Estima-se que o índice de 95% de vacinação seja o ideal para que isso ocorra, preservando as pessoas que não podem tomar a vacina, como acontece com o sarampo. Com isso, o vírus acaba desaparecendo. Veterinários, por exemplo, têm grande experiência em vacinação contra a febre aftosa, que ataca os rebanhos. O selo de imunização contra essa doença é fundamental para a exportação de carne bovina. No caso da covid-19, como não se tem vacina ainda, especialistas discutem qual seria a percentagem de contaminados para quem não teve a doença deixe de correr risco de se infectar. Não há respostas ainda, mas alguns pesquisadores estimam o número entre 60% e 80% da população total.

Vacinação
O departamento comandado por Cruz é responsável pela organização do calendário de vacinas do país, as campanhas nacionais e a distribuição dos medicamentos aos estados, assim como por acompanhar a cobertura vacinal. Sua tarefa é, sobretudo, de planejamento e logística, porém, depende da chegada da vacina contra a covid-19. Apesar de o Programa Nacional de Imunizações ser considerado uma referência mundial, desde 2016 a cobertura vacinal no país não tem atingido as metas, nem mesmo nas vacinas infantis obrigatórias. Nenhuma das 10 vacinas obrigatórias para menores de 2 anos atingiu as metas de cobertura em 2019. Entre elas, a poliomielite, que teve cobertura de apenas 82,1% das crianças. Considerada, oficialmente, erradicada no Brasil desde 1994, a doença ainda exige vacinação porque o vírus circula pelo mundo.

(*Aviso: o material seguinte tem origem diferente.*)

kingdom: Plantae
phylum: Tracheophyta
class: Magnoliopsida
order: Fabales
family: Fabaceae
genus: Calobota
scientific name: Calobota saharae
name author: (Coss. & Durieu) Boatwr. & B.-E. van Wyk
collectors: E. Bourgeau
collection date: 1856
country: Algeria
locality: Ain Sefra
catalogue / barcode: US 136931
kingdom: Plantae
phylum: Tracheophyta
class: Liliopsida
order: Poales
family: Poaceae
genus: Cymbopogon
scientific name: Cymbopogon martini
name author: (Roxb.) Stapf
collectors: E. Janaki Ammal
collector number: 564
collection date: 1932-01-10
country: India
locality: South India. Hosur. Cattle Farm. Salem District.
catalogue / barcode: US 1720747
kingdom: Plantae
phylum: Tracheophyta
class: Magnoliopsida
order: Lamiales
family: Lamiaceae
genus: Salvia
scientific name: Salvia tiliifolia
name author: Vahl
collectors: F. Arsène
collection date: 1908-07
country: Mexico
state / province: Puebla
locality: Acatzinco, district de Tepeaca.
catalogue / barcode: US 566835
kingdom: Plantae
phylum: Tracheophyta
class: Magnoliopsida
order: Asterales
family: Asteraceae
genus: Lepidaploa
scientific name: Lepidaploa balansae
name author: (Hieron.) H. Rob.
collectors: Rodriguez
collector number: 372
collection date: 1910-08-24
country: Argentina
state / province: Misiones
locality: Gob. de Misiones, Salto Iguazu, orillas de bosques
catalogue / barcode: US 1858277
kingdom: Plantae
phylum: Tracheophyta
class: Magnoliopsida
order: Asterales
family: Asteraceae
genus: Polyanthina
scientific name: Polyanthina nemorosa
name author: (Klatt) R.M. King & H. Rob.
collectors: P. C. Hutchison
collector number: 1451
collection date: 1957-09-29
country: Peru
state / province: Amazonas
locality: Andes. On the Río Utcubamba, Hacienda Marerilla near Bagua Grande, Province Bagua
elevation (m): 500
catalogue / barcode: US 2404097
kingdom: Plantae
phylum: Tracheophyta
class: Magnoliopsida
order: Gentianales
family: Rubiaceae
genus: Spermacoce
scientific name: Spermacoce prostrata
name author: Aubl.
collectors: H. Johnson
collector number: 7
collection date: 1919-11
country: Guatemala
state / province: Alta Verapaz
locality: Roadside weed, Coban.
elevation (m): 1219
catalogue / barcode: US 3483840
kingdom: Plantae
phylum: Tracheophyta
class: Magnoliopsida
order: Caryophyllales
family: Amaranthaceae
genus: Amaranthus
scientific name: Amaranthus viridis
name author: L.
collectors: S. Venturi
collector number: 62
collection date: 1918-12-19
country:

Mesmo com as subnotificações, com 120,9 mil mortes — das quais 30 mil em São Paulo — e 3,8 milhões de casos confirmados, o Brasil ainda está muito longe de alcançar a imunização de rebanho. A média móvel de casos dá sinais de que está começando a cair, mas ainda está num patamar muito elevado, que registra uma média móvel, nas últimas duas semanas, de 875 mortes e 36 mil casos por dia. O grande destaque no combate ao novo coronavírus foi a resiliência dos heróis anônimos na linha de frente do enfrentamento à pandemia, muitos dos quais contraíram a doença e morreram, sobretudo profissionais da saúde. O desempenho do Sistema Único de Saúde, com todos os problemas, está sendo fundamental para evitar uma mortalidade muito maior. A ideia de que a pandemia está acabando é muito perigosa; os fatores decisivos para controlá-la ainda são a política de isolamento social e a autoproteção individual.